Figure 4. PD-1 blockade restores T cell function and the anti–SARS-CoV-2 antiviral T cell response in vitro.

(A) Working hypothesis describing a PD-1 blockade–based strategy to reverse T cell exhaustion and restore the anti–SARS-CoV-2 immune response. (B) Bar graphs depicting the effect of PD-1 blockade on the number of IFN-γ spots produced by ELISpot analysis of PBMCs isolated from patients with COVID-19 (n = 40), from those who recovered from COVID-19 (n = 20) and from healthy controls (n = 35) following challenge with LPS, FLU, and DTaP, with or without anti–PD-1 blocking antibody. (C–J) Effect of PD-1 blockade on the proportion of the costimulatory markers ICOS and OX40 expressed by CD4⁺ T cells, GITR, and OX4 expressed by CD8⁺ T cells (C–F); exhaustion markers CD127, LAG3, PD-1 expressed by CD4⁺ T cells; and CD127 expressed by CD8⁺ T cells (G–J) in PBMCs isolated from patients who recovered from COVID-19 (n = 5) cultured either alone or in the presence of anti–PD-1 bocking antibody. (K) Effect of PD-1 blockade on the number of IFN-γ spots by ELISpot analysis using PBMCs isolated from patients with COVID-19 (n = 40), from those who recovered from COVID-19 (n = 20), and from healthy controls (n = 35) following challenge with spike and nucleocapsid SARS-CoV-2 peptides, with anti–PD-1 bocking antibody or with anti–human IgG antibody. (L) Efficient T lymphocyte–dependent neutralization of spike SARS-CoV-2 pseudotyped lentivirus by CD3⁺ T cells following PD-1 blockade as assessed by luminescence-based neutralization assay (n = 5).
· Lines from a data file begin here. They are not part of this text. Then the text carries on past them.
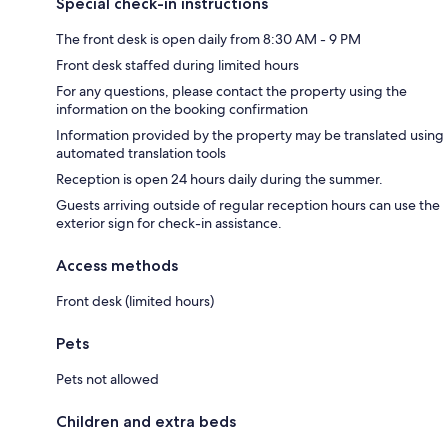
Special check-in instructions
The front desk is open daily from 8:30 AM - 9 PM
Front desk staffed during limited hours
For any questions, please contact the property using the
information on the booking confirmation
Information provided by the property may be translated using
automated translation tools
Reception is open 24 hours daily during the summer.
Guests arriving outside of regular reception hours can use the
exterior sign for check-in assistance.
Access methods
Front desk (limited hours)
Pets
Pets not allowed
Children and extra beds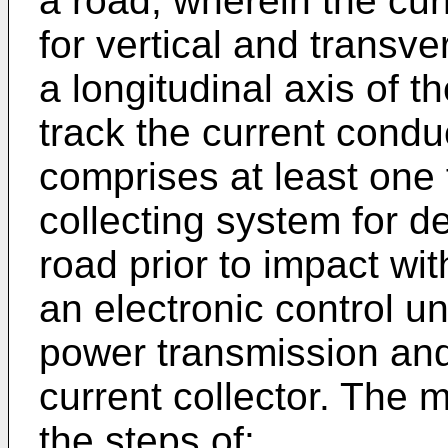
a road, wherein the curr
for vertical and transve
a longitudinal axis of t
track the current condu
comprises at least one 
collecting system for d
road prior to impact wit
an electronic control uni
power transmission and
current collector. The 
the steps of: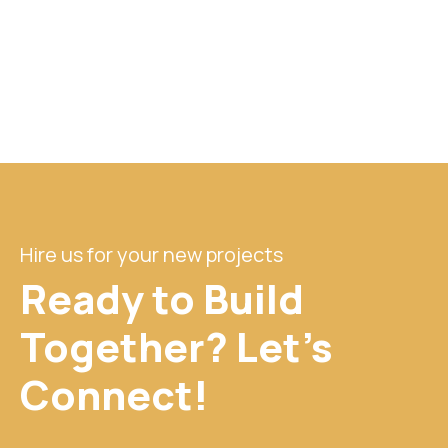
Hire us for your new projects
Ready to Build
Together? Let's
Connect!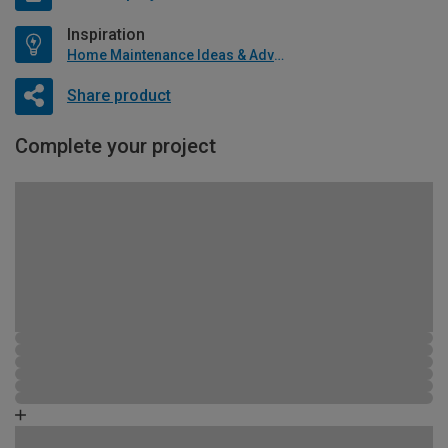
Inspiration
Home Maintenance Ideas & Advice
Share product
Complete your project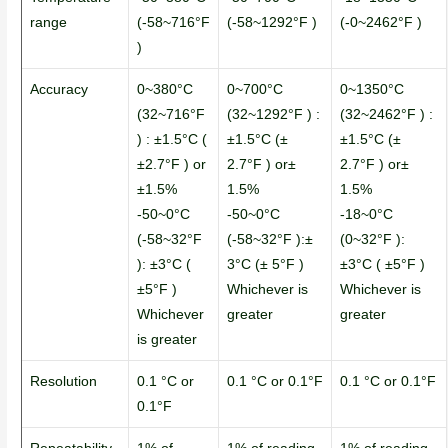
range
(-58~716°F
(-58~1292°F )
(-0~2462°F )
)
Accuracy
0~380°C
0~700°C
0~1350°C
(32~716°F
(32~1292°F ) :
(32~2462°F ) :
) : ±1.5°C (
±1.5°C (±
±1.5°C (±
±2.7°F ) or
2.7°F ) or±
2.7°F ) or±
±1.5%
1.5%
1.5%
-50~0°C
-50~0°C
-18~0°C
(-58~32°F
(-58~32°F ):±
(0~32°F ):
): ±3°C (
3°C (± 5°F )
±3°C ( ±5°F )
±5°F )
Whichever is
Whichever is
Whichever
greater
greater
is greater
Resolution
0.1 °C or
0.1 °C or 0.1°F
0.1 °C or 0.1°F
0.1°F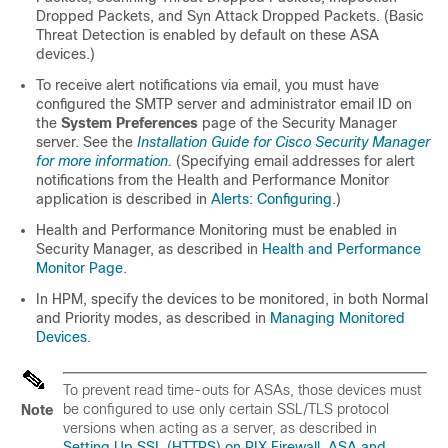
Dropped Packets, and Syn Attack Dropped Packets. (Basic
Threat Detection is enabled by default on these ASA
devices.)
To receive alert notifications via email, you must have
configured the SMTP server and administrator email ID on
the
System Preferences
page of the Security Manager
server. See the
Installation Guide for Cisco Security Manager
for more information.
(Specifying email addresses for alert
notifications from the Health and Performance Monitor
application is described in
Alerts: Configuring
.)
Health and Performance Monitoring must be enabled in
Security Manager, as described in
Health and Performance
Monitor Page
.
In HPM, specify the devices to be monitored, in both Normal
and Priority modes, as described in
Managing Monitored
Devices
.
To prevent read time-outs for ASAs, those devices must
be configured to use only certain SSL/TLS protocol
Note
versions when acting as a server, as described in
Setting Up SSL (HTTPS) on PIX Firewall, ASA and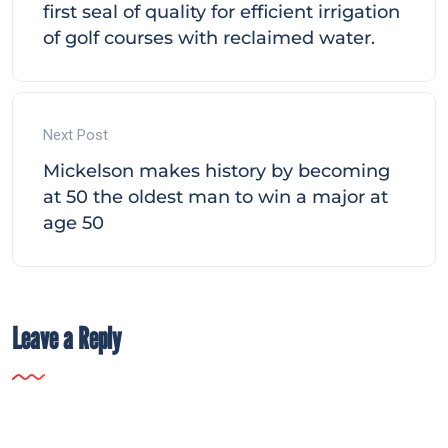
first seal of quality for efficient irrigation
of golf courses with reclaimed water.
Next Post
Mickelson makes history by becoming
at 50 the oldest man to win a major at
age 50
Leave a Reply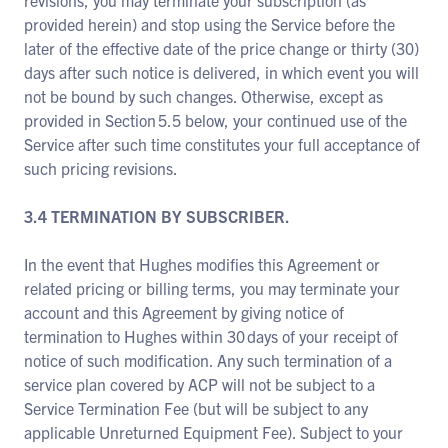
revisions, you may terminate your subscription (as
provided herein) and stop using the Service before the
later of the effective date of the price change or thirty (30)
days after such notice is delivered, in which event you will
not be bound by such changes. Otherwise, except as
provided in Section 5.5 below, your continued use of the
Service after such time constitutes your full acceptance of
such pricing revisions.
3.4 TERMINATION BY SUBSCRIBER.
In the event that Hughes modifies this Agreement or
related pricing or billing terms, you may terminate your
account and this Agreement by giving notice of
termination to Hughes within 30 days of your receipt of
notice of such modification. Any such termination of a
service plan covered by ACP will not be subject to a
Service Termination Fee (but will be subject to any
applicable Unreturned Equipment Fee). Subject to your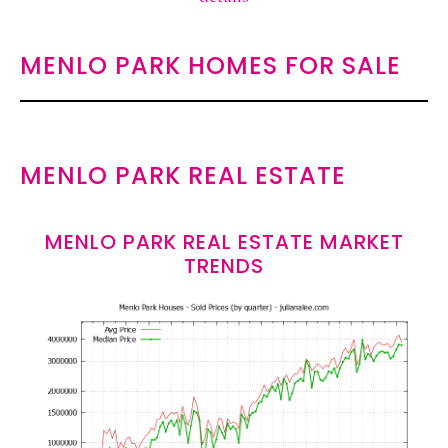
MENLO PARK HOMES FOR SALE
MENLO PARK REAL ESTATE
MENLO PARK REAL ESTATE MARKET
TRENDS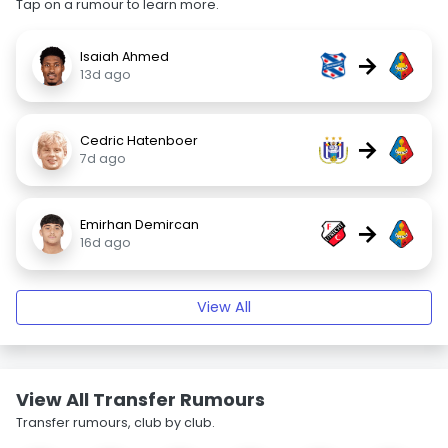
Tap on a rumour to learn more.
Isaiah Ahmed
→
13d ago
Cedric Hatenboer
→
7d ago
Emirhan Demircan
→
16d ago
View All
View All Transfer Rumours
Transfer rumours, club by club.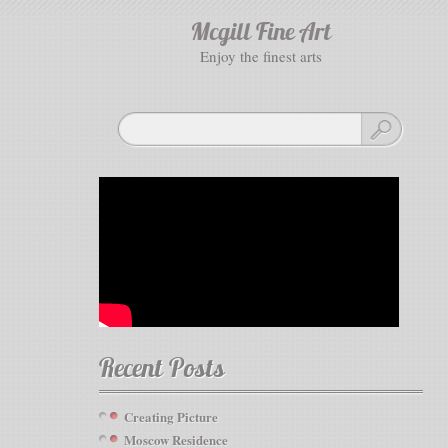
Mcgill Fine Art
enjoy the finest arts
Recent Posts
Creating Picture
Moscow Residence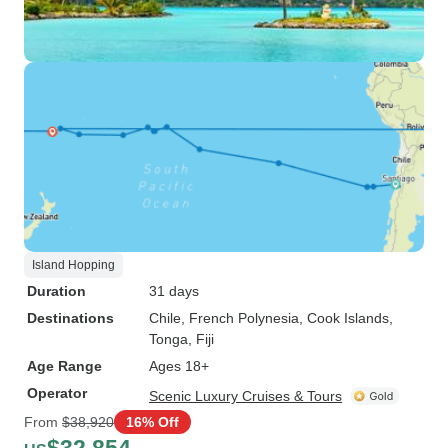
Island Hopping
Duration
31 days
Destinations
Chile
, French Polynesia
, Cook Islands
,
Tonga
, Fiji
Age Range
Ages 18+
Operator
Scenic Luxury Cruises & Tours
From
$38,920
16% Off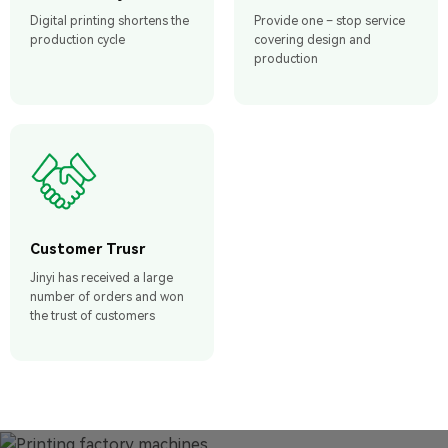
Digital printing shortens the
Provide one – stop service
production cycle
covering design and
production
Customer Trusr
Jinyi has received a large
number of orders and won
the trust of customers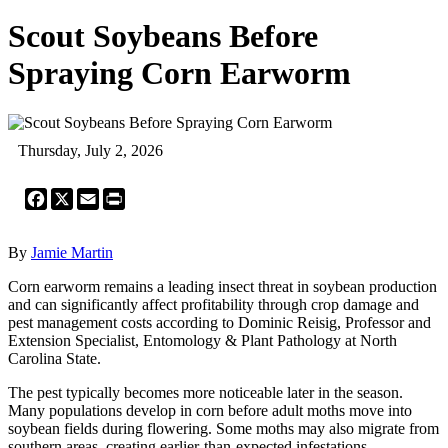
Scout Soybeans Before
Spraying Corn Earworm
Thursday, July 2, 2026
Facebook
X
Email
Print
By
Jamie Martin
Corn earworm remains a leading insect threat in soybean production
and can significantly affect profitability through crop damage and
pest management costs according to Dominic Reisig, Professor and
Extension Specialist, Entomology & Plant Pathology at North
Carolina State.
The pest typically becomes more noticeable later in the season.
Many populations develop in corn before adult moths move into
soybean fields during flowering. Some moths may also migrate from
southern areas, creating earlier-than-expected infestations.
Serum of patients who recovered from COVID-19 was used as control. Data are expressed as mean ± SEM. *P < 0.05, ***P < 0.001 calculated with 2-tailed paired t test (B–J) or 1-way ANOVA (K and L). CTRL, healthy controls; COVID-19, patients with COVID-19; post–COVID-19, patients who recovered from COVID-19; DTaP, diphtheria-tetanus-pertussis vaccine; FLU, flu vaccine; SARS-CoV-2 S+N, SARS-CoV-2 spike and nucleocapsid peptide pool.